Bright week begins with the Sunday of Pascha, and comes to a close on Bright Saturday, at Vespers. One may actually argue that Bright week comes to a close before the ninth hour (which precedes vespers), since the royal doors and deacons doors, which have been wide open all week, are closed. This is a sad and significant moment. Just like our forefathers Adam and Eve, we cannot remain in paradise in this life, because of our sins. Ours is a life of struggle against our passions, which hold us back from full realization of paradise in this life.
Even though Easter Sunday is the day of celebration of the resurrection of Christ, soon Christian communities discovered that one day to celebrate such a great event wasn’t enough and extended the celebration of the resurrection to one week.
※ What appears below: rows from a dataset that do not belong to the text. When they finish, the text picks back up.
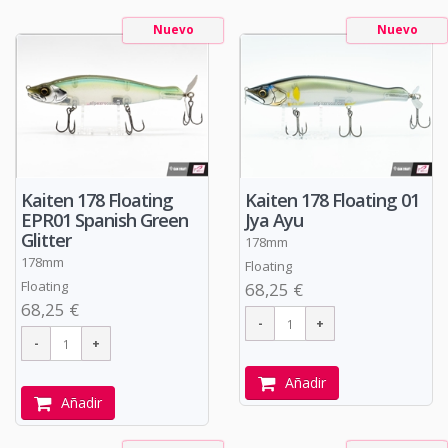
Nuevo
Nuevo
Kaiten 178 Floating
Kaiten 178 Floating 01
EPR01 Spanish Green
Jya Ayu
Glitter
178mm
178mm
Floating
Floating
68,25 €
68,25 €
Añadir
Añadir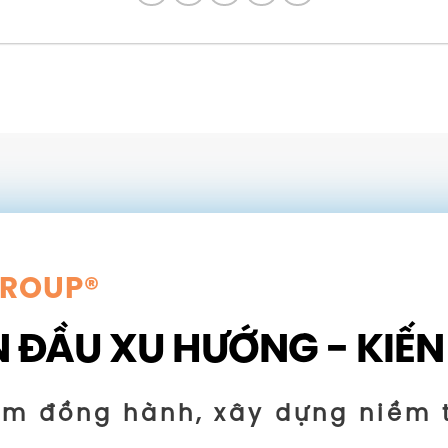
GROUP®
 ĐẦU XU HƯỚNG - KIẾN
ăm đồng hành, xây dựng niềm 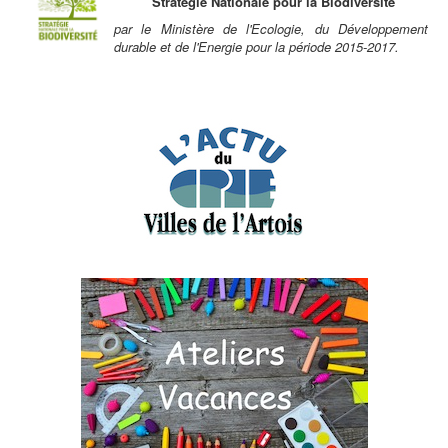
Stratégie Nationale pour la Biodiversité
par le Ministère de l'Ecologie, du Développement
durable et de l'Energie pour la période 2015-2017.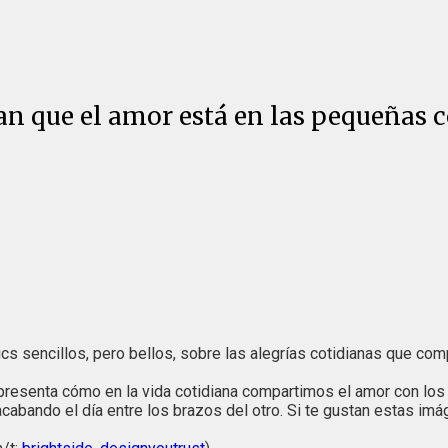
n que el amor está en las pequeñas 
s sencillos, pero bellos, sobre las alegrías cotidianas que comp
presenta cómo en la vida cotidiana compartimos el amor con los 
cabando el día entre los brazos del otro. Si te gustan estas im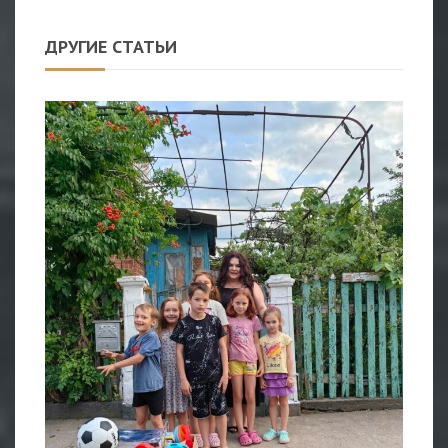
ДРУГИЕ СТАТЬИ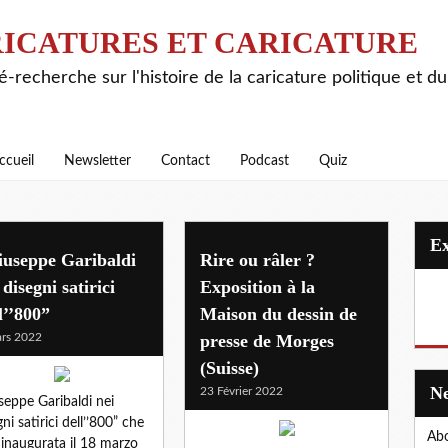
ICATURES ET CARICATURE
é-recherche sur l'histoire de la caricature politique et d
ccueil
Newsletter
Contact
Podcast
Quiz
iuseppe Garibaldi
Rire ou râler ?
 disegni satirici
Exposition à la
l’’800”
Maison du dessin de
rs 2022
presse de Morges
(Suisse)
23 Février 2022
seppe Garibaldi nei
ni satirici dell’’800” che
Abo
 inaugurata il 18 marzo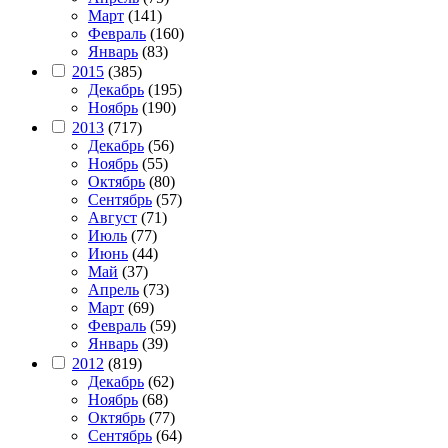
Март
(141)
Февраль
(160)
Январь
(83)
2015
(385)
Декабрь
(195)
Ноябрь
(190)
2013
(717)
Декабрь
(56)
Ноябрь
(55)
Октябрь
(80)
Сентябрь
(57)
Август
(71)
Июль
(77)
Июнь
(44)
Май
(37)
Апрель
(73)
Март
(69)
Февраль
(59)
Январь
(39)
2012
(819)
Декабрь
(62)
Ноябрь
(68)
Октябрь
(77)
Сентябрь
(64)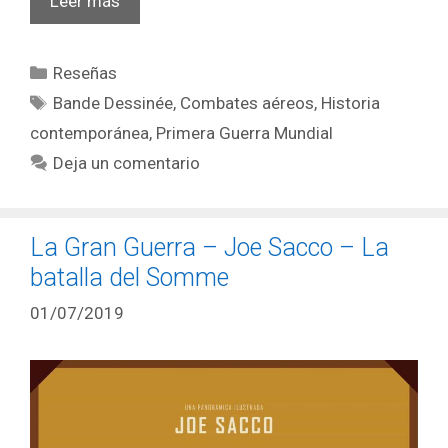
Leer más
Piloto
del
Categorías
Reseñas
Edelweiss
Etiquetas
–
Bande Dessinée
,
Combates aéreos
,
Historia
Edición
contemporánea
,
Primera Guerra Mundial
integral
Deja un comentario
La Gran Guerra – Joe Sacco – La
batalla del Somme
01/07/2019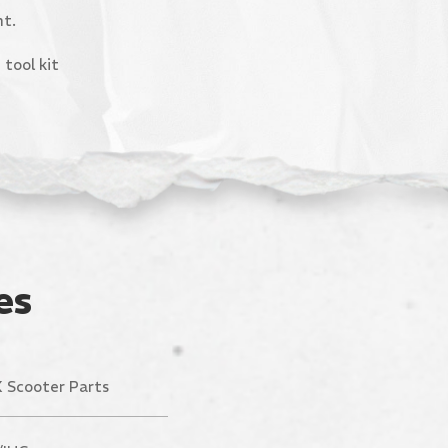
nt.
 tool kit
es
 Scooter Parts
The same celebratory tone is given to the liturgy and religious practices, and the events are considered to be part of one continuous day.

For Orthodox Christians, Easter Sunday starts what is known as Bright Week, or Renewal Week, symbolizing the new light that came forth in their lives from the resurrection of Jesus and the renewed opportunity to a fruitful life with Christ. The second day of Bright Week is Easter Monday. It is a national holiday in many Orthodox Christian countries and serves not only to continue the celebrations of Easter Sunday but also to slowly re-enter the rhythm of work and studies.

This tradition resembles that of Fat Tuesday before Ash Wednesday on which, before the period of fasting during Lent season, are celebrations and preparations for the following day’s more serious tone. So Easter Monday is a day to rejoice and come out from fasting and eat the blessed foods from the previous liturgical celebration on Sunday.

Easter Monday continues with the celebrations of Easter Sunday and is considered to be as if it is the same day with some minor changes in the liturgical celebrations. In Orthodox Christian churches the altar is separated by a screen from the nave, where the faithful attend the liturgical services.

This screen is called the iconostasis. The doors on the iconostasis are closed and only the high clergy can pass through them. During Easter Monday, and all throughout Bright Week, these doors are open.

Easter Monday is a day to rejoice and enjoy the fact that the rules of fasting have been lifted and within the same spirit of recollection and prayer everything can be eaten again. It is common to eat the Pascha, which is a dish made of cheese and eggs, with other ingredients, that are forbidden to be eaten during the days of the Great Fasting. Easter eggs colored red to symbolize the blood of Christ are also eaten on Easter Monday.

In Greece it is an important tradition to gather the whole family on this day and roast a lamb. In Russia during Bright Week all taverns used to be closed and no alcohol was allowed to be sold, but the lighter mood of Bright Week has since taken hold.